● Instruction:
Rewrite the text of each item, replacing "Simple" with "Easy" and keeping everything else unchanged. Omit the pictures from your answer.

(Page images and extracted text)
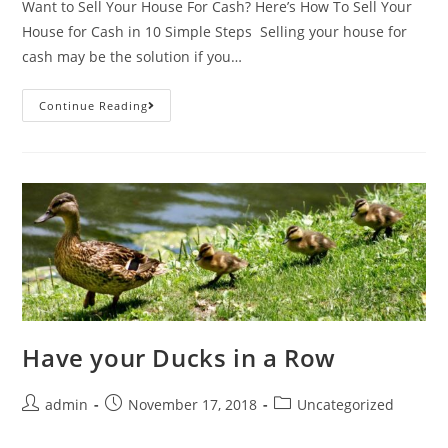
Want to Sell Your House For Cash? Here’s How To Sell Your
House for Cash in 10 Simple Steps Selling your house for
cash may be the solution if you…
Continue Reading
Have your Ducks in a Row
admin
November 17, 2018
Uncategorized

● Task result:
Want to Sell Your House For Cash? Here’s How To Sell Your
House for Cash in 10 Easy Steps Selling your house for
cash may be the solution if you…
Continue Reading
Have your Ducks in a Row
admin
November 17, 2018
Uncategorized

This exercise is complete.